HP's 3PAR Storage Connects To Blades Without SAN, Targeting Cisco, EMC Offerings
Joseph F. Kovar
Hewlett-Packard on Monday unveiled several new significant additions to its storage portfolio including the ability to connect its 3PAR arrays directly to its blade servers without an SAN, a move directly targeting arch-rival Cisco's UCS technology.
HP, Palo Alto, Calif., introduced its new storage technology at the HP Discover conference, held this week in Las Vegas.
The new storage additions revolve around data center converged infrastructure, and they compete directly with such offerings as rival VCE's Vblocks, said Craig Nunes, vice president of marketing for HP storage.
Converged infrastructure refers to tying server, storage and IP networking into an integrated solution in order to give customers a single vendor source for building data centers and moving towards cloud computing.
HP was a pioneer in converged infrastructure technology with its Matrix offering. However, it has required a Fibre Channel network, which adds significantly to the cost.
No longer, Nunes said. With the new HP Virtual Connect Direct-Attach Fibre Channel for 3PAR Storage solution, HP's 3PAR plugs directly into the HP BladeSystem chassis via HP's Virtual Connect technology, eliminating the need for a Fibre Channel SAN.
"This is the industry's first 'flat SAN,'" Nunes said. "We're eliminating all the Fibre Channel hubs, the talking to other SAN equipment, and creating a direct connect to up to 768 server blades."
As a result, HP 3PAR storage, which until now required a Fibre Channel SAN, can now be implemented with HP's blade servers to form a converged infrastructure offering at 50 to 60 percent below the cost of a comparable Vblock, Nunes said. It also features about 2.5-times faster provisioning compared to Vblocks, he said.
"Now 3PAR connects directly to up to 768 blades," he said. "Just imagine how many virtual machines that supports. Thousands. It's pretty cool."
VCE Vblocks feature component from two HP arch rivals, including storage arrays from Hopkinton, Mass.-based EMC, San Jose, Calif.-based Cisco networking gear, and Cisco UCS servers, which are integrated and shipped as a complete solution to customers.
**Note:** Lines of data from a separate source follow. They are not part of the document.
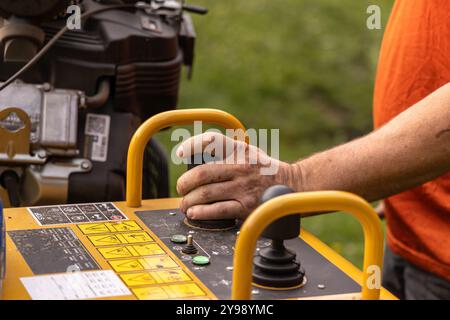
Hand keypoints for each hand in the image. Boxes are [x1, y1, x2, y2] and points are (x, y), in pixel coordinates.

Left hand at [176, 132, 297, 219]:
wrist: (293, 187)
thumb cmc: (265, 170)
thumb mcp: (249, 152)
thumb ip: (228, 152)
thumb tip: (198, 158)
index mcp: (239, 150)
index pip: (211, 140)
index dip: (191, 145)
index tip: (180, 153)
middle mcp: (240, 167)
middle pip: (201, 173)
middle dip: (184, 183)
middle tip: (181, 189)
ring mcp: (243, 187)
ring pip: (206, 193)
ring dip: (189, 201)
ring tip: (185, 204)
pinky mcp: (246, 206)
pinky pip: (217, 210)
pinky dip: (201, 212)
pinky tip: (194, 213)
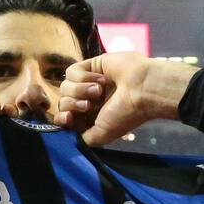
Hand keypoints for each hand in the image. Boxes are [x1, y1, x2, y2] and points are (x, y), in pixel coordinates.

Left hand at [57, 54, 197, 146]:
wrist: (142, 90)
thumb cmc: (125, 114)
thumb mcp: (103, 134)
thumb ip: (85, 138)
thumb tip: (72, 136)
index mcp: (91, 116)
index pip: (64, 116)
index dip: (62, 118)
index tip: (69, 117)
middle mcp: (89, 99)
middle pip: (63, 102)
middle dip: (73, 104)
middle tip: (90, 105)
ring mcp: (89, 82)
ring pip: (65, 87)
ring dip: (80, 90)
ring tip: (99, 91)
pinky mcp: (91, 65)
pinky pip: (71, 72)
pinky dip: (83, 77)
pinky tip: (100, 79)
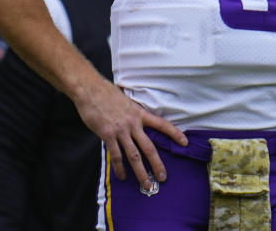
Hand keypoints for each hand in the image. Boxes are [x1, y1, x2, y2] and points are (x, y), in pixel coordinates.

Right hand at [74, 76, 187, 191]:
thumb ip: (134, 113)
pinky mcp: (107, 135)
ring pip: (134, 156)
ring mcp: (120, 131)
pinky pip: (115, 155)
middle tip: (163, 177)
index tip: (185, 143)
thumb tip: (138, 121)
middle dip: (157, 164)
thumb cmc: (108, 94)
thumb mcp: (127, 101)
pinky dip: (119, 167)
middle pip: (149, 147)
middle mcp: (133, 124)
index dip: (174, 134)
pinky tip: (122, 176)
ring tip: (146, 184)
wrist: (91, 90)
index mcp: (140, 114)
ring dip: (141, 172)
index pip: (162, 125)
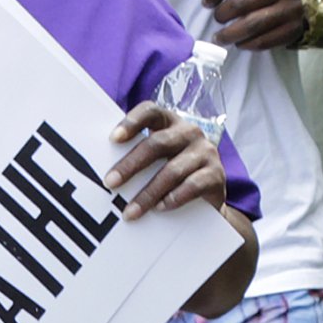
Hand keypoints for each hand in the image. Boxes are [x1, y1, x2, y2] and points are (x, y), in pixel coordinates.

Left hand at [107, 102, 229, 219]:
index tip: (113, 139)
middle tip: (111, 182)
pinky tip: (160, 208)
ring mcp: (206, 152)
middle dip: (131, 165)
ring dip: (149, 193)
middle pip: (157, 144)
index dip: (132, 122)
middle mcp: (189, 132)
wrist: (206, 198)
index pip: (151, 112)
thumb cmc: (171, 174)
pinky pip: (193, 185)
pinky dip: (174, 198)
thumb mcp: (156, 160)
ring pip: (172, 170)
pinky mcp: (217, 174)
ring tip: (131, 211)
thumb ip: (136, 157)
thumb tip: (106, 173)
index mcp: (170, 122)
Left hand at [201, 0, 304, 49]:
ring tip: (220, 37)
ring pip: (253, 25)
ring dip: (230, 34)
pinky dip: (247, 44)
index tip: (207, 1)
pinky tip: (239, 43)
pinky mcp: (295, 29)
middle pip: (242, 3)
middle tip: (216, 18)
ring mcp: (294, 8)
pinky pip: (265, 41)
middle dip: (222, 14)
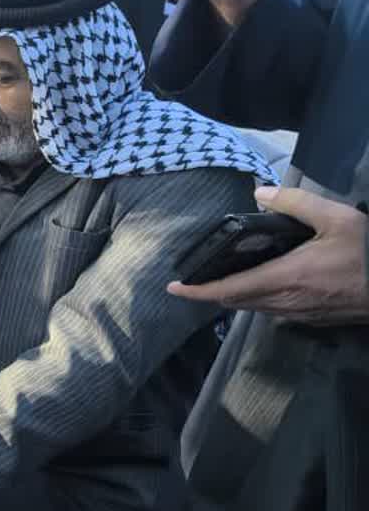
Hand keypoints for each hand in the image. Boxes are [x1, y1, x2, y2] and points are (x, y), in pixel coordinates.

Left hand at [168, 187, 368, 325]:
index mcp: (285, 278)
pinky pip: (273, 311)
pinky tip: (261, 282)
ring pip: (254, 308)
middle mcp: (286, 302)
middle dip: (212, 292)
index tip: (174, 288)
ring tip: (223, 276)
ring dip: (235, 296)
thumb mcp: (336, 218)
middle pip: (236, 301)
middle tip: (197, 276)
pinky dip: (257, 299)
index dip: (198, 291)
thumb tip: (260, 192)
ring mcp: (300, 314)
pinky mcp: (313, 318)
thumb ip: (296, 203)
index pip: (228, 290)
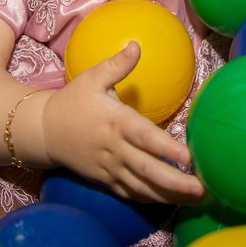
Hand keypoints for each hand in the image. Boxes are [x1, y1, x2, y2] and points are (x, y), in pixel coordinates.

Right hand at [41, 41, 203, 204]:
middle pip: (148, 170)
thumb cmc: (72, 101)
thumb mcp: (91, 78)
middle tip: (202, 189)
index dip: (166, 148)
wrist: (43, 131)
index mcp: (115, 122)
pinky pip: (130, 194)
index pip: (144, 137)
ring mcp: (109, 168)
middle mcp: (114, 148)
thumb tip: (136, 45)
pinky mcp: (104, 180)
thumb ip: (116, 65)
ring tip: (195, 199)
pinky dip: (150, 200)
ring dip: (169, 196)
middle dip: (176, 182)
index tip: (188, 157)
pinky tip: (171, 202)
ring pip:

NEXT: Simplifying And Cutting The Cost Of Converged Infrastructure
The biggest cost difference between building a converged infrastructure using HP 3PAR and server blades or using Vblocks stems from the cost of the networking, HP's Nunes said. "With Vblocks, customers still pay for the Cisco infrastructure," he said. "We've eliminated that requirement. We've also cut the need to constantly add and tear down virtual machines."
The HP Virtual Connect Direct-Attach Fibre Channel for 3PAR Storage solution also means customers get a converged infrastructure from a single vendor. "They get it all from one company, with the size depending on the number of virtual machines they need," he said.
HP acquired 3PAR in late 2011 and has since made it the center of its enterprise and cloud storage strategy.
The ability to connect 3PAR storage directly to HP's blade servers fits well with HP's converged infrastructure strategy, said Marc Sarazin, executive vice president of sales and marketing at AdvizeX, an Independence, Ohio-based solution provider and HP partner.
"It's something customers have been looking for," Sarazin said. "Any time we can simplify the management and lower the cost of the IT infrastructure is appealing to customers."
Bill Cassidy, CTO of IT Partners, a Tempe, Ariz.-based solution provider and HP partner, said the question of how 3PAR storage connects to HP's blade servers comes up when customers see how well Cisco UCS servers attach to EMC or NetApp storage.
The traditional 3PAR sale has been to customers with an existing SAN infrastructure, and so customers were looking to replace their existing array while keeping their SAN, Cassidy said.
"It hasn't been a deal breaker," he said. "The customer decision has been more of a whole, as in do they go with HP or Cisco blades and not whether they can attach 3PAR to the blade chassis. But with this new capability, it will be easier to talk to customers about HP's converged infrastructure."
It will get even easier as HP unveils smaller versions of its 3PAR storage arrays, Cassidy said. "Also, with VDI (virtual desktop infrastructure), it will be easy to include 3PAR and HP blades in our repertoire as a more cost-effective solution without the need for a storage network," he said. "Or to talk to customers in greenfield environments where there is no need to purchase a storage network."